Simple prediction
A simple way
Is it possible to get a prediction that is close to the one computed by Daniele’s algorithm (or by the consequent formula) and to do it in a simple way? Here is an attempt.
I computed the linear regression between predicted score and the following value (let’s call it “scoring ratio”): [current_score / (age – 18)].
The result is that
predicted_score = (9.9951 * scoring_ratio) + 11.857
In other words, and with some approximation:
[current_score * 10 / (age – 18)] + 12
Let’s call it “simple prediction”.
The R-squared is 0.8084, so it is not a bad fit.

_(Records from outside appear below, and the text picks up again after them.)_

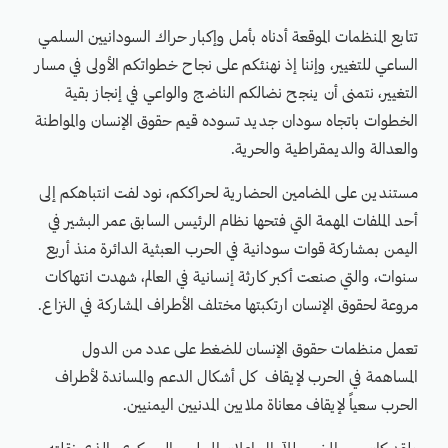
تتابع المنظمات الموقعة أدناه بأمل وإكبار حراك السودانيين السلمي
الساعي للتغيير، وإننا إذ نهنئكم على نجاح خطواتكم الأولى في مسار
التغيير، نتمنى أن ينجح نضالكم الناضج والواعي في إنجاز بقية
الخطوات باتجاه سودان جديد تسوده قيم حقوق الإنسان والمواطنة
والعدالة والديمقراطية والحرية.
مستندين على المضامين الحضارية لحراككم، نود لفت انتباهكم إلى
أحد الملفات المهمة التي فتحها نظام الرئيس السابق عمر البشير في
اليمن بمشاركة قوات سودانية في الحرب العبثية الدائرة منذ أربع
سنوات، والتي صنعت أكبر كارثة إنسانية في العالم، شهدت انتهاكات
مروعة لحقوق الإنسان ارتكبتها مختلف الأطراف المشاركة في النزاع.
تعمل منظمات حقوق الإنسان للضغط على عدد من الدول
المساهمة في الحرب لإيقاف كل أشكال الدعم والمساندة لأطراف
الحرب سعياً لإيقاف معاناة ملايين المدنيين اليمنيين.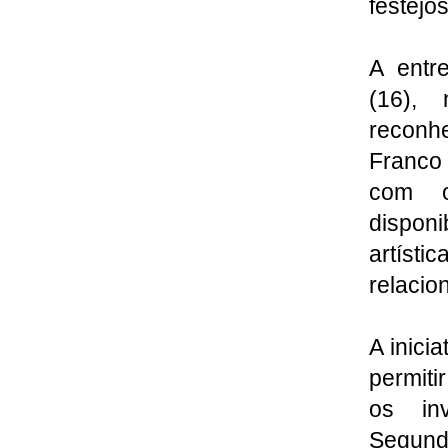
festejos
A entr
(16),
reconhe
Franco
com o
dispon
artísti
relacio
A inici
permiti
os inv
Segund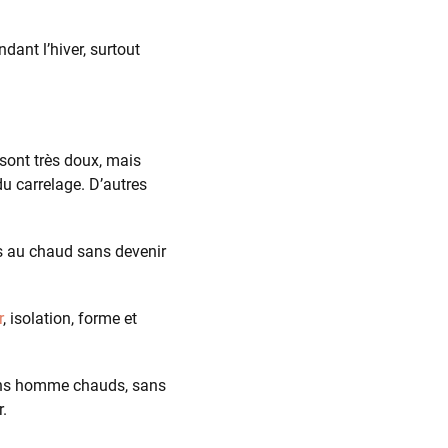
dant l’hiver, surtout
sont très doux, mais
u carrelage. D’autres
eds au chaud sans devenir
r
, isolation, forme et
ssons homme chauds, sans
.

Here is the graph (full resolution):
Players that the simple prediction underestimates most:
Player | Real prediction | Simple prediction | Difference |
---|---|---|---|
Valbuena | 78.52 | 53.36 | 25.16 |
Griezmann | 67.78 | 46.59 | 21.09 |
Matuidi | 70.16 | 49.86 | 20.30 |
Players that the simple prediction overestimates most:
Player | Real prediction | Simple prediction | Difference |
---|---|---|---|
Neymar | 157.35 | 207.33 | -49.98 |
Lucas Moura | 48.55 | 87.19 | -38.64 |
Goetze | 106.12 | 127.54 | -21.42 |
If you check the (real_prediction / simple_prediction) quotient, all the extreme values are uncapped players. As a matter of fact, for an an uncapped young player like Gabriel the real prediction is more than twice the simple prediction (24.63 vs. 11.86), while an old uncapped player like Arteta is given 11.86 points by the simple prediction but 0.00 by the real one (so the quotient is 0.00).
A simpler way?
But can it get even simpler? Well, one can consider a simpler scoring_ratio:
current_score / age
(i.e. no more subtracting 18 from the age).

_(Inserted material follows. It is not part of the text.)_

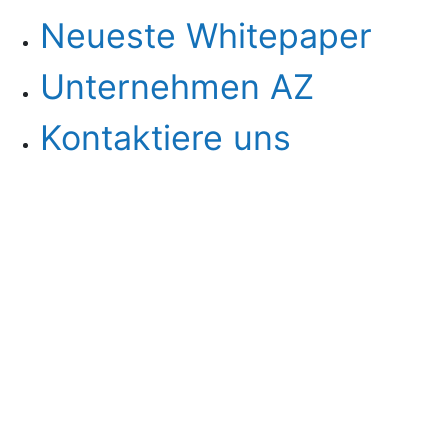
Neueste Whitepaper
Unternehmen AZ
Kontaktiere uns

The R-squared doesn’t drop much: 0.7916.
Here is the graph (full resolution):
Let’s review the same data as above… Formula:
predicted_score = (33.597 * scoring_ratio) + 11.757
Players that the simpler prediction underestimates most:
Player | Real prediction | Simpler prediction | Difference |
---|---|---|---|
Sterling | 63.50 | 36.55 | 26.95 |
Griezmann | 67.78 | 41.10 | 26.58 |
Depay | 65.19 | 38.77 | 26.42 |
Players that the simpler prediction overestimates most:
Player | Real prediction | Simpler prediction | Difference |
---|---|---|---|
Elia | 27.00 | 47.57 | -20.57 |
Montolivo | 59.00 | 78.47 | -19.47 |
Llorente | 28.00 | 46.35 | -18.35 |
Indeed this ranking is a list of the players who played had more than a few caps (hence a high scoring ratio, i.e. a high simpler prediction) but have fallen out of grace (hence a low real prediction, since it uses points in the last 12 months): after the three cited players, there are Young, Navas, Alexandre Pato, Diaby, Gomis, Lucas Leiva, Criscito, Negredo, Rami…

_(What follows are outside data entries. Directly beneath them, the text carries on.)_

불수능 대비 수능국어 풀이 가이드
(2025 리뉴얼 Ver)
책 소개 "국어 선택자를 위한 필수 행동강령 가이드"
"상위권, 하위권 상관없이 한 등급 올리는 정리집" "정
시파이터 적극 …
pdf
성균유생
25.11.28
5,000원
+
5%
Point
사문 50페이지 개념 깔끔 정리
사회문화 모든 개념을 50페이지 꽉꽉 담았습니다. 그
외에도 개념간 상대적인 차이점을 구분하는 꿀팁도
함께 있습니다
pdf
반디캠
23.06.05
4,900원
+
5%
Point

How did the simple (not simpler!) prediction rate these players?
Player | Real prediction | Simpler prediction | Simple prediction |
---|---|---|---|
Elia | 27.00 | 47.57 | 41.41 |
Montolivo | 59.00 | 78.47 | 60.95 |
Llorente | 28.00 | 46.35 | 37.44 |
And again, the highest and lowest (real/prediction / simpler_prediction) quotients are dominated by uncapped players.
Conclusion
Well, I had fun running this experiment, but it is really useless.